Once those rules are completed, Chandler said, they will be submitted to the governor’s office and then brought before the Arkansas Legislative Committee for final approval. The final step in the promulgation process is public comment, said the ABC director, adding the circulating draft of the new rule will allow the ABC staff to revoke licenses for greenhouses and retailers not open after 365 days.
“If they are not commencing operations, they will be considered abandoned,” Chandler said of the one-year grace period. “These rules are in the promulgation process. They are not in place now.”
“Given the rule promulgation process, we’ve been through that before and that is not a short process,” responded MMC Commissioner Travis Story, a Fayetteville attorney.
In other business before the panel, the MMC board approved a measure to provide support for the Arkansas Center for Health Improvement (ACHI) in obtaining data from the state’s medical marijuana tracking system. A 2017 amendment to the Arkansas Healthcare Transparency Initiative Act added several new data elements to the state claims database, including medical marijuana qualifying patient data.

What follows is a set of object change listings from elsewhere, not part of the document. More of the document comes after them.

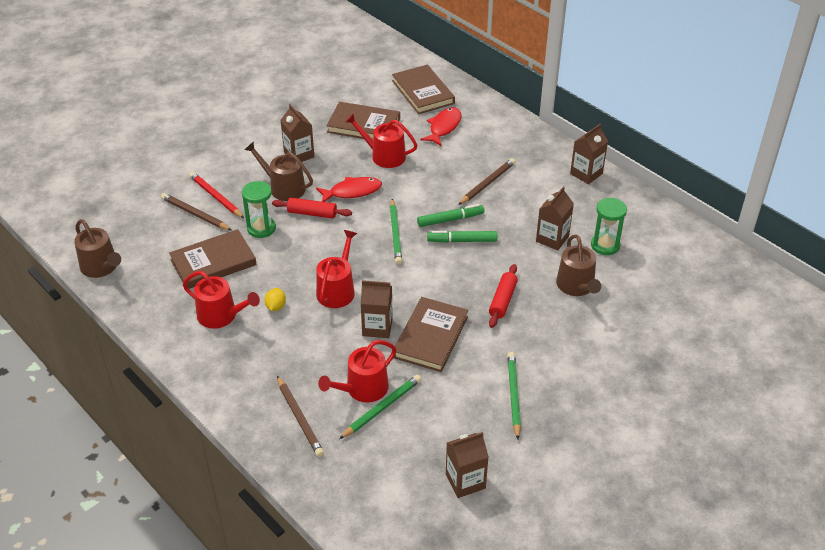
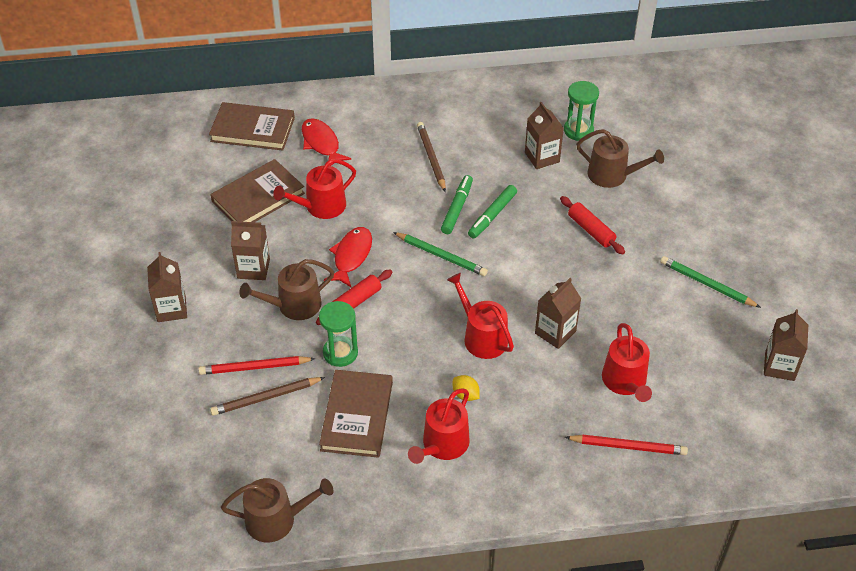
camera: 55 degrees left, 5 degrees up
red watering can [183,271,260,329] -> red watering can turned 150 degrees clockwise [408,388,470,464]
brown pencil [277,376,324,457] -> red pencil [565,435,688,455]
green pencil [339,375,421,439] -> none
brown book [393,297,468,372] -> none
brown carton [570,124,608,184] -> brown carton moved to [147,252,187,322]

During the hourlong meeting, ACHI President and CEO Dr. Joe Thompson discussed the study that will be conducted to determine the long-term results and benefits of medical marijuana in Arkansas. Through a state contract, Thompson said Arkansas is already the first state to gather information on 18 qualifying conditions and symptoms for which a patient may qualify for medical marijuana.
That data, along with coverage sources and demographics of individuals registered for medical marijuana, can be shared by ACHI with the National Institutes of Health for medical research purposes, he said. According to the Arkansas Department of Health, 25,905 medical marijuana registry cards have been approved for patients and caregivers.